I'm finishing an illustration-only book. It was intended for children, but it's suitable for all ages.Please refer to this post.
So would it be considered a children's picture book because it meets the page-count criteria, or could it be stretched to the novelty category and submitted to agents that don't accept children's fiction? It seems to me that novelty can be a tough sell, but aren't consumers more likely to purchase a novelty/gift book than, say, a fifteen-dollar picture book? I ask that realizing your answer most likely is that it depends on the pictures, but feel free to surprise me here.It depends on the pictures---and the topic.

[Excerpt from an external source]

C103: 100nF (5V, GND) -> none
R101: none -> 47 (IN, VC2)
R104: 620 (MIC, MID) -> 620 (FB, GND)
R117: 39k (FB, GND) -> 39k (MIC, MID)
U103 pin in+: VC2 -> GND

There is a core audience for your book. I'm guessing, from your question, that the topic or treatment is somewhat adult, and the only reason you think it might be a children's book is the format. I don't suppose you've seen Baby, Mix Me a Drink? Or Furverts? Those are both board book formats, a format associated with infants and toddlers. Does the format make them for that audience? OH HELL NO.
Of course, there are some picture books published every year by children's imprints for which the audience is really adults. The ones who skate that line in an acceptable way are usually light-hearted life advice, like: "if you love someone, set them free." They are bought as graduation gifts (see Walk On or Oh The Places You'll Go). The ones that don't are usually dreadful and sometimes psychotic life advice, like: "if you love someone, let them chop you down to a stump."
But graduation gifts is a difficult niche to publish into---more difficult than adult novelty books.
Figure out who your audience is. Good luck!